## Selected passage
(begin)

15.3    On receiving a positive response from Watson, Ferguson met with Peterson and one Studer the Swiss national, on 24 June 2000, took all of Studer details, completed a data sheet for internal business purposes. The bungalow was then shown to Studer and Petersen and a lease agreement was signed at the bungalow that day.  Further, a pro rata amount for June plus the July rental was paid over in cash on the same day.  At the time the lease was concluded between Studer and Watson (Ferguson of the Accommodation Shop CC then represented Watson the landlord) it was envisaged that although Studer would be the lessee Petersen and his family would enjoy access to the bungalow on weekends and to this end, same was reflected in an addendum to the lease agreement.

 

15.4                At the time of the conclusion of the lease agreement, Ferguson had no doubt that the lessee and principal tenant would be Studer, this is confirmed in his letter to Studer enclosing a copy of the lease.

 

15.5                Subsequent to the conclusion of the lease agreement, Ferguson was approached with an enquiry as to whether or not the bungalow was for sale. Although the enquiry vis-à-vis the proposed purchase of the bungalow emanated from Petersen, Ferguson was of the view that the proposal to purchase the bungalow was being made by either or both Studer and Petersen. Ferguson testified that at the time he believed that there was some business relationship between the Studer and Petersen.  This belief was borne out by the fact that the initial enquiry to rent the bungalow had emanated from Petersen; Ferguson had met Petersen and Studer together at the bungalow and that Petersen and his family could occupy the property hired by Studer over the weekends when Studer was absent. Nothing however came of this proposed purchase primarily because Petersen and/or Studer required the purchaser to be a juristic entity and it was not possible for a juristic entity to purchase the bungalow in question due to the restriction contained in the Title Deed of the property.

 

15.6                On approximately 1 September 2000 an enquiry was received by Ferguson from Petersen as to whether or not an upfront rental payment might be made which would result in a discount being granted by Watson on the rental.  This enquiry was conveyed by Ferguson to Watson, and agreement reached. Payment was then made by Petersen (although there was nothing to suggest that the payment was not being made on behalf of Studer) in terms of the agreement.  The only occupants throughout the existence of the lease which was concluded between Studer and Watson appeared to be the Petersen family.  They also only occupied the bungalow over the weekends. Since the initial enquiry had emanated from Petersen on behalf of Studer and as Studer was a real person (whose credentials as a Swiss lawyer had been checked by The Accommodation Shop CC) there appeared to be no reason for the Accommodation Shop CC to be either alarmed or concerned at the fact that Petersen and his family were occupying the bungalow and all its dealings later seemed to be primarily with Petersen as opposed to Studer.  This was particularly so as:


(i)        it was foreshadowed that Petersen and his family would be entitled to occupy the bungalow at weekends if they so wished; and


(ii)        there was no problem when it came to payment of the rental and ancillary charges or with the maintenance of the bungalow.

(end)

## Data extract
(begin)

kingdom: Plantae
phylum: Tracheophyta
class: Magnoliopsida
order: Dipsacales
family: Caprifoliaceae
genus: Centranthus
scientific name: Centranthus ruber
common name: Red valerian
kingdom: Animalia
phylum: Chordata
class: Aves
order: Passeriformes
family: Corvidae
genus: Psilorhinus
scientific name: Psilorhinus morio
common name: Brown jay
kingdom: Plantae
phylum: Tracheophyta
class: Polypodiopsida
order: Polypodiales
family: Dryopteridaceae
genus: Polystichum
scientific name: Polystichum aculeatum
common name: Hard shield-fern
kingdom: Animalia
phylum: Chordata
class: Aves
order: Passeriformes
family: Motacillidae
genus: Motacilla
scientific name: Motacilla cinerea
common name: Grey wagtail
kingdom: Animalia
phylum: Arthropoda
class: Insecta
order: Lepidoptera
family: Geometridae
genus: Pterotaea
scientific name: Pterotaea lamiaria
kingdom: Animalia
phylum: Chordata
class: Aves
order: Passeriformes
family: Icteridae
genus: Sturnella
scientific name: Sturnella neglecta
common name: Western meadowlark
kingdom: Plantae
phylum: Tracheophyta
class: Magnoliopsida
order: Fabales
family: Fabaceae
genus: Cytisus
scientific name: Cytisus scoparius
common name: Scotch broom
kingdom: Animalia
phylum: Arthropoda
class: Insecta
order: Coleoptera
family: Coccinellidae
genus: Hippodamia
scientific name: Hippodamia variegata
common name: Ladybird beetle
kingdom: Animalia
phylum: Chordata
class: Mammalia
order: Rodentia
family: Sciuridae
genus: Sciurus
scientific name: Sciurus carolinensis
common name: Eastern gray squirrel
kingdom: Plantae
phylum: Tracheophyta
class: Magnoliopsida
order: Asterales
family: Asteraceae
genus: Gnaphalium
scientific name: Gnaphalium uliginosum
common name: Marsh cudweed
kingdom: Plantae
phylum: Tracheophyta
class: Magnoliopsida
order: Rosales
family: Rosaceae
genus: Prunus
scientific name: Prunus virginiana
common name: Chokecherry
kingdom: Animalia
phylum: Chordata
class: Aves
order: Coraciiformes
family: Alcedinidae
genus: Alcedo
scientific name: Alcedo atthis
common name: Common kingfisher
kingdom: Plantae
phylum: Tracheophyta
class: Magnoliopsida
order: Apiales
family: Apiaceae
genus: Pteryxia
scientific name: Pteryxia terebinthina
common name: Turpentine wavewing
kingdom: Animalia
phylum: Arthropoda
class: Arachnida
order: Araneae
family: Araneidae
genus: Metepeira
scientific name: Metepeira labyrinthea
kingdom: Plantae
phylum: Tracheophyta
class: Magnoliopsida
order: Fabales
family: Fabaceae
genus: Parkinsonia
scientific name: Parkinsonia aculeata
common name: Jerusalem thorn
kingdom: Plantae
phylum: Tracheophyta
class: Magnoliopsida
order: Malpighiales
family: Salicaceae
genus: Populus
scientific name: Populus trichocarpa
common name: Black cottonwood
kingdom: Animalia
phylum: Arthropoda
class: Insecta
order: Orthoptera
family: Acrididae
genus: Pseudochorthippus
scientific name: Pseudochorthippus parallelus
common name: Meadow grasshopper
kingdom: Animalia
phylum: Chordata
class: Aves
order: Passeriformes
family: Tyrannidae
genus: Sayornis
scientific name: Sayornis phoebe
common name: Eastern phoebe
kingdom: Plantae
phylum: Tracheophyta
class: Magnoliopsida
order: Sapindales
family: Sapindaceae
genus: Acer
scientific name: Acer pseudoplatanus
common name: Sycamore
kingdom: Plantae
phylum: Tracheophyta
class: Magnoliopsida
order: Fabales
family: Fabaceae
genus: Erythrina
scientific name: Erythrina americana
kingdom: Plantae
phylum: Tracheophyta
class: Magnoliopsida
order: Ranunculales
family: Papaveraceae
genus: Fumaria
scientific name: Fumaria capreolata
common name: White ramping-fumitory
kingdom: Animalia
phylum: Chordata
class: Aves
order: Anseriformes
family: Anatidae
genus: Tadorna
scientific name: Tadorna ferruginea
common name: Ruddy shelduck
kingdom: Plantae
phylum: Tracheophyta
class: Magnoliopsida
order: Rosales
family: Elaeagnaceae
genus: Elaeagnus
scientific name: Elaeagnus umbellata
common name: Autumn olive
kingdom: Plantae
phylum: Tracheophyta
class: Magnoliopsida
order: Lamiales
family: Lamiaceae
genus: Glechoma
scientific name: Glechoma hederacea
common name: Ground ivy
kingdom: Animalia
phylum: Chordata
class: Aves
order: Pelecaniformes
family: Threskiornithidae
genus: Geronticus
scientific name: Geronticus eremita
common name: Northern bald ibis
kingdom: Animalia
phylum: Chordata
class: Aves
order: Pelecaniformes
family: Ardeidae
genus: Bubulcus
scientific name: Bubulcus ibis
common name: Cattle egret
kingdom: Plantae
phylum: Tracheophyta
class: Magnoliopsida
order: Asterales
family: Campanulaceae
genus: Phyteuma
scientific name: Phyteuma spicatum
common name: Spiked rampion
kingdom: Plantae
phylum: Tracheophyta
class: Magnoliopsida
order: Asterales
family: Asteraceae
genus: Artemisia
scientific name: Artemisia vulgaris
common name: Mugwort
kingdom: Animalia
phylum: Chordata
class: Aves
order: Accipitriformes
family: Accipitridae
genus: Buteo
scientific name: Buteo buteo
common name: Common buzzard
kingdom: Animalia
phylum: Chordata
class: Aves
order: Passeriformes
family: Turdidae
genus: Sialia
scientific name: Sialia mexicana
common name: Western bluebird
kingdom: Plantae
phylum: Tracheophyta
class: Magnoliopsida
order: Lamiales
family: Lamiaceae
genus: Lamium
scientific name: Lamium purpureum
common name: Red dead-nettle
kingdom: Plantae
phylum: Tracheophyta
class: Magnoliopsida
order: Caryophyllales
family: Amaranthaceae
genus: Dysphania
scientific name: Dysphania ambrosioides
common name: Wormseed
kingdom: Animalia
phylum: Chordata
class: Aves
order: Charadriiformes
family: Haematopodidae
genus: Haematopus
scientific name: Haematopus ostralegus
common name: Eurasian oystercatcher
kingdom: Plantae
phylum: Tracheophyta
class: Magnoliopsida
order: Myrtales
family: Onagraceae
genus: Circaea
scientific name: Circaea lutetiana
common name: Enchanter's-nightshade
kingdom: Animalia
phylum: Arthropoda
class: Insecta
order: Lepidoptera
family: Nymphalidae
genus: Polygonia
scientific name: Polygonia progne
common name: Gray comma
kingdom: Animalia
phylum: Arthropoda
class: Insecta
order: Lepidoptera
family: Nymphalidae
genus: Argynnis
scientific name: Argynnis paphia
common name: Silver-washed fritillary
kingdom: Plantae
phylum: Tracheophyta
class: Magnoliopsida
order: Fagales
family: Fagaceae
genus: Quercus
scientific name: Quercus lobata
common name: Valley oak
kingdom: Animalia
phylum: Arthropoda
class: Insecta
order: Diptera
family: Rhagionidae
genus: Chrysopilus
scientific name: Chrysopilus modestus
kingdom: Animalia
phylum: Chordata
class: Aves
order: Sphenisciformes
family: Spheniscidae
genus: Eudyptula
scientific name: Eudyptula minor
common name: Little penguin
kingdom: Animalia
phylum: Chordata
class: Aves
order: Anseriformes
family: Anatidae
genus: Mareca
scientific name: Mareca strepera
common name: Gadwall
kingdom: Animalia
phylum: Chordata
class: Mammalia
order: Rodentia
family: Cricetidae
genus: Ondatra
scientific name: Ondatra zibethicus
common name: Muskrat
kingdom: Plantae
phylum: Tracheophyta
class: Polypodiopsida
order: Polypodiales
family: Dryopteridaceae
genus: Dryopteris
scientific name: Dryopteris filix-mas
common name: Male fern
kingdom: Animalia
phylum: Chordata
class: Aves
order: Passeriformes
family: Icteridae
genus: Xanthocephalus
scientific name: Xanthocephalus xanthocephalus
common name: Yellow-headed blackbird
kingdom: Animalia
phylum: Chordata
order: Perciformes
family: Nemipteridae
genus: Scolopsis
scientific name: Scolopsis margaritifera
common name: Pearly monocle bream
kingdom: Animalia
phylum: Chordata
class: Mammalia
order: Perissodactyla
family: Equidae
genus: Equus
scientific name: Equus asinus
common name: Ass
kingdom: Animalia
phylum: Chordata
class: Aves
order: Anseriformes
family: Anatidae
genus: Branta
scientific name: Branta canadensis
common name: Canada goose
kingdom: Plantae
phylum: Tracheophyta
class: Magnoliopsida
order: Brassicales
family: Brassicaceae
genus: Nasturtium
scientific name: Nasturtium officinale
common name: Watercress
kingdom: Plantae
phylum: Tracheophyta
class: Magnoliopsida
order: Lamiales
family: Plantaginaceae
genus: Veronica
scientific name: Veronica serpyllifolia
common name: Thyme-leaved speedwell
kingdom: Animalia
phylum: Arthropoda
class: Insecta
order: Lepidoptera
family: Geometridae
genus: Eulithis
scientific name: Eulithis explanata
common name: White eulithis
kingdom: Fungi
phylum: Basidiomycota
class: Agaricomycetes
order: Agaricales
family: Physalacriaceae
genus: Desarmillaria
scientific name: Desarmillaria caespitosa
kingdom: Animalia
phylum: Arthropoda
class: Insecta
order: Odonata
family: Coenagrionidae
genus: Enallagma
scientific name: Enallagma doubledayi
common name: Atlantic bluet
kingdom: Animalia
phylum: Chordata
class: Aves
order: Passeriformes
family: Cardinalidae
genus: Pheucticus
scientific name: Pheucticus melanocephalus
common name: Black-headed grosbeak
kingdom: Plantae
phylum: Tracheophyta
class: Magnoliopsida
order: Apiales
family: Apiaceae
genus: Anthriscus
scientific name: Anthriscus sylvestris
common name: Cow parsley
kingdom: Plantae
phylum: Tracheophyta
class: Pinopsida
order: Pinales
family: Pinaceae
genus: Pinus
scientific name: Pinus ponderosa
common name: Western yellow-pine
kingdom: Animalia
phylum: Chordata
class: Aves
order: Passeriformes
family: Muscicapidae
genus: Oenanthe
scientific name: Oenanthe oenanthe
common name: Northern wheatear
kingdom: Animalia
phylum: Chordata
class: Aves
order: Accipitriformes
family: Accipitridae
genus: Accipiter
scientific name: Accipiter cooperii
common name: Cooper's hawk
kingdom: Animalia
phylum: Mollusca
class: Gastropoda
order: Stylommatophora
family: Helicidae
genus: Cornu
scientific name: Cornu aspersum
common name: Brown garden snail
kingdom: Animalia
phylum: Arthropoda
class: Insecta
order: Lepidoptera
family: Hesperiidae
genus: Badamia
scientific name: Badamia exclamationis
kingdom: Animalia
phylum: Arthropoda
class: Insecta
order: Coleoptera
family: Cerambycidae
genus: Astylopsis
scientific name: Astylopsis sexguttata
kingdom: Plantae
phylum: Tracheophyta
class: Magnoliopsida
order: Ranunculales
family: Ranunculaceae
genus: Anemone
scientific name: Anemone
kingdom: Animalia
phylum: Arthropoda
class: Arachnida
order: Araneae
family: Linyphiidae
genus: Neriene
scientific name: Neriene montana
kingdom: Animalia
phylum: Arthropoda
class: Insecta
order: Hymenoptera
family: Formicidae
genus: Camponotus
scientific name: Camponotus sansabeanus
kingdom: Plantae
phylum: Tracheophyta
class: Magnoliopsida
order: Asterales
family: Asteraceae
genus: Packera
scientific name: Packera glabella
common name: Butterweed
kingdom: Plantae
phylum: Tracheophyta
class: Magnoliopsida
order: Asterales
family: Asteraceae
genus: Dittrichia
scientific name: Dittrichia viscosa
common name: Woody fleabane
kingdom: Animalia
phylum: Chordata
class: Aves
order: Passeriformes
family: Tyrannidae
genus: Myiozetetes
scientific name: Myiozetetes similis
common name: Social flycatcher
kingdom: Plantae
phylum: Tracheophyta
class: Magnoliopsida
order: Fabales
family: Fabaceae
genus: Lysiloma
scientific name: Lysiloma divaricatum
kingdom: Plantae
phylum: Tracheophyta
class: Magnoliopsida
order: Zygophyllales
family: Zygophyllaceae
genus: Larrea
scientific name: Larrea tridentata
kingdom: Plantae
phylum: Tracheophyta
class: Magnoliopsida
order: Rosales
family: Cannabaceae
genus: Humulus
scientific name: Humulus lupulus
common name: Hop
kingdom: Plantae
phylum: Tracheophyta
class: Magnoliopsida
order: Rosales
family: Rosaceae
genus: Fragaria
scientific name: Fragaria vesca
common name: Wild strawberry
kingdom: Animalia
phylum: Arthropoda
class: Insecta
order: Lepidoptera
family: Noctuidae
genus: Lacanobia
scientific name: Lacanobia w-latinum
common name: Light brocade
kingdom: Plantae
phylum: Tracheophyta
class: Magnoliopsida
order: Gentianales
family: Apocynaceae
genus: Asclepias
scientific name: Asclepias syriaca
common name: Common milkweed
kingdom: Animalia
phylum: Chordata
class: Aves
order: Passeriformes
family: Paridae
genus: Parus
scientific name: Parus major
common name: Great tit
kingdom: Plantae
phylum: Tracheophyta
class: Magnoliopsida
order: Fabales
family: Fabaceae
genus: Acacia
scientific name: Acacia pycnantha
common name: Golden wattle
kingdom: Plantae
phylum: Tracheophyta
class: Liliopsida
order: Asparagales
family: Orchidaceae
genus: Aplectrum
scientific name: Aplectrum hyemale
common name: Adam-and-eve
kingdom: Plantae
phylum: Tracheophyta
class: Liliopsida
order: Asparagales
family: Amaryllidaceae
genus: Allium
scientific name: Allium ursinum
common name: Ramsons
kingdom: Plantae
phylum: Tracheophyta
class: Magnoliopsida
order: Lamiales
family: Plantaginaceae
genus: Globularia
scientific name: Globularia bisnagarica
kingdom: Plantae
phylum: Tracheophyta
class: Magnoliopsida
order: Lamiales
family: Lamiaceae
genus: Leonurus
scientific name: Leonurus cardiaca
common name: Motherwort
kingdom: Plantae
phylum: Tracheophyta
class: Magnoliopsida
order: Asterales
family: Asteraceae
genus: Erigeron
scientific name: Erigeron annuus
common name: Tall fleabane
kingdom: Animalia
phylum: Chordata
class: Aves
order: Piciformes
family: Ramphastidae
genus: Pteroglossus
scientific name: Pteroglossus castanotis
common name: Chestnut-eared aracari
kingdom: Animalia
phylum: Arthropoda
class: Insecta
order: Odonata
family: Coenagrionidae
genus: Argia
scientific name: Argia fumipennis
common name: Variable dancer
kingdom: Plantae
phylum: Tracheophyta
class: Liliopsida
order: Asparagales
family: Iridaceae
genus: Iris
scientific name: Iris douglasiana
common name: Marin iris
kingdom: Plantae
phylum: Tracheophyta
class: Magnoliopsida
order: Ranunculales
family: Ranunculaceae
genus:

(end)

## Your objective
Revise the lease passage from "(i)        it was" up to and including "of the bungalow.", putting "additional charges" in place of "ancillary charges". The records have no part in the work here.

## Output for this exercise
(i)        it was foreshadowed that Petersen and his family would be entitled to occupy the bungalow at weekends if they so wished; and


(ii)        there was no problem when it came to payment of the rental and additional charges or with the maintenance of the bungalow.